Context
You’re interviewing with the Retention & Growth Engineering team at StreamWave, a global subscription video streaming company (think Netflix-scale). StreamWave has 20M paying subscribers, 6M DAU, and runs churn prevention campaigns (in-app offers, email, push notifications) that are most effective when triggered within minutes of a user showing “churn intent” (e.g., repeated playback failures, cancellation page views, payment retries).
Today, churn prediction is trained weekly using batch features in Snowflake (dbt models on top of event tables). Scoring happens in a daily batch, and the CRM team receives a list of “at-risk users” the next morning. This is too slow: the business wants real-time scoring so that a user who experiences multiple failures in the last 10 minutes can be targeted immediately. The ML team already has a model that can run online (a lightweight gradient-boosted model served behind an internal API), but they lack a production-grade feature pipeline that guarantees feature freshness, handles late-arriving events, and maintains online/offline consistency.
You are asked to design the end-to-end data pipeline to generate and serve churn features for real-time inference and also land the same features for training/analytics.
Scale Requirements
- Event throughput: avg 120K events/sec, peak 350K events/sec during prime time
- Event size: 0.5–2KB JSON
- Daily volume: ~8–15TB raw
- Freshness SLO (online features):
- P50 < 30 seconds, P95 < 2 minutes from event time to feature availability
- Late data:
- 2–3% of events arrive 5–30 minutes late (mobile offline)
- rare tail up to 24 hours (TV devices buffering + retries)
- Serving QPS: churn scoring service calls feature store at 20K QPS peak
- Retention:
- raw events in data lake: 90 days
- training features in warehouse: 2 years
Data Characteristics
Key sources
- Client events (web/mobile/TV): playback_start, playback_error, search, add_to_watchlist, cancel_flow_view, plan_change_view
- Billing events (internal payments system): payment_failed, payment_retried, payment_succeeded
- Customer support (Zendesk-like): ticket_created, ticket_resolved, sentiment_score
Example event schema (client events)
| field | type | notes |
|---|
| event_id | string | UUID; not always present on older TV clients |
| user_id | string | stable subscriber id |
| device_id | string | may rotate |
| event_type | string | enum |
| event_ts | timestamp | device timestamp (can skew) |
| ingest_ts | timestamp | server receive time |
| attributes | variant/json | error_code, content_id, app_version, etc. |
Feature examples needed for churn model
errors_last_10m, errors_last_1h
cancel_page_views_last_30m
payment_failures_last_7d
watch_time_last_24h (incremental)
distinct_titles_last_7d
support_tickets_last_30d
Requirements
Functional
- Streaming ingestion of all event sources with ordering guarantees per user where feasible.
- Real-time feature computation (sliding windows + incremental aggregates) and online serving to a model scoring service.
- Feature freshness management: define and enforce freshness SLOs; expose feature timestamps to the model.
- Late-arriving data handling with deterministic updates to windowed features and clear policies for “too-late” events.
- Online/offline parity: the same feature definitions should be used for training (Snowflake) and serving (online store).
- Backfills and reprocessing: ability to recompute features for a historical period (e.g., model retraining, bug fix) without corrupting online state.
- Data quality: schema validation, deduplication, anomaly detection (spikes/drops), and auditability.
Non-functional
- Exactly-once or effectively-once semantics for feature updates (no double counting).
- High availability: tolerate AZ failure; RPO near-zero for committed events.
- Security & compliance: GDPR/CCPA deletion within 72 hours across online store, lake, and warehouse.
- Cost constraints: incremental platform cost target <$60K/month.
Constraints
- Cloud: AWS. Existing: Kafka (MSK) for clickstream, S3 data lake, Snowflake warehouse, Airflow 2.x, dbt.
- Team: 5 data engineers, 2 ML engineers.
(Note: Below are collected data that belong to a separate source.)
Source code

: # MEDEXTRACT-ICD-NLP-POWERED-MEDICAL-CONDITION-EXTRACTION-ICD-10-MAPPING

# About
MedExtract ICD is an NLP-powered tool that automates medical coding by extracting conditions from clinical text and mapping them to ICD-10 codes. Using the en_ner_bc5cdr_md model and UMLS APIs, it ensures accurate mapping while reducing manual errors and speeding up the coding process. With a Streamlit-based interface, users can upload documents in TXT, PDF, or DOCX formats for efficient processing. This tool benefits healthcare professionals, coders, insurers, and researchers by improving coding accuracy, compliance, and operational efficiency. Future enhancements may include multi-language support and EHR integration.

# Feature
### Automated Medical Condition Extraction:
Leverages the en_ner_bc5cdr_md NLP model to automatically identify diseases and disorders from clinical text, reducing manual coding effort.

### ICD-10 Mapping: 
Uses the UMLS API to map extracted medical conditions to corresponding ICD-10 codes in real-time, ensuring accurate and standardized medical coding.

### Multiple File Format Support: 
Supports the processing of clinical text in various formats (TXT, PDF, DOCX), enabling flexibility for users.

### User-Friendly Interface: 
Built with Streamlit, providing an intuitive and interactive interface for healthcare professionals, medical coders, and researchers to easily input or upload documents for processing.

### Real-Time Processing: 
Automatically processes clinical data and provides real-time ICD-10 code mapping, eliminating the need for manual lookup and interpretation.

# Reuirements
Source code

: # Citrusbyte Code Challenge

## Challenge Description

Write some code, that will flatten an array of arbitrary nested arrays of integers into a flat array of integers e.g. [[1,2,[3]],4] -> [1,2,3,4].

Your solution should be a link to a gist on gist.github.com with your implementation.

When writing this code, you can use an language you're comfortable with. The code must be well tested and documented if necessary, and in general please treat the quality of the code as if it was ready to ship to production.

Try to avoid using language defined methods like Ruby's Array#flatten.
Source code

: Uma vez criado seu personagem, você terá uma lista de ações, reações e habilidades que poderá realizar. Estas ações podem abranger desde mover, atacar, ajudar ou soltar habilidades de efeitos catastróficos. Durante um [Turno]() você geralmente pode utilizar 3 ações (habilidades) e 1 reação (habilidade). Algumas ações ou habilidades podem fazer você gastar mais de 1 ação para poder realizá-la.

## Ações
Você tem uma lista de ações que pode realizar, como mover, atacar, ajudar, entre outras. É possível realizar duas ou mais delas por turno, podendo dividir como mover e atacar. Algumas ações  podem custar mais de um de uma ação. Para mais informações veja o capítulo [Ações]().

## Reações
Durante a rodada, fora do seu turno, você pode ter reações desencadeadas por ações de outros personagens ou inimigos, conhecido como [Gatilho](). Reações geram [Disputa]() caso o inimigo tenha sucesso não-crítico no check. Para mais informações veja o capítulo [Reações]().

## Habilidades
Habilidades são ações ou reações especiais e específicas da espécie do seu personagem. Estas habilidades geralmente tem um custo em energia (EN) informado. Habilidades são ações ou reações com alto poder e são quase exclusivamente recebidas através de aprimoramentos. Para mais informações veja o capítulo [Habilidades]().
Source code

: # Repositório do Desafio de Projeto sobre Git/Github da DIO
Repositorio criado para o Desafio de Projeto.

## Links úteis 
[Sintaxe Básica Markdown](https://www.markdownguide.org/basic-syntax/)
Strong Spark skills; moderate Kafka; limited Flink experience.
- Scoring service is deployed on Kubernetes and can call Redis/DynamoDB/Snowflake, but must keep p95 latency < 50ms for feature fetch.
What You Should Design / Explain
- The streaming feature pipeline (topics, partitioning strategy, windowing/watermarking, state management).
- The feature store design: online store schema, keys, TTLs, and how you store feature timestamps.
- How you ensure and measure feature freshness end-to-end (event time vs ingest time, device clock skew, freshness SLIs/SLOs).
- How you handle late events and retractions/updates to previously computed windows.
- How you land offline training features in Snowflake with the same definitions and how you validate parity.
- Orchestration and operational plan: deployment, backfills, rollbacks, monitoring, and on-call runbooks.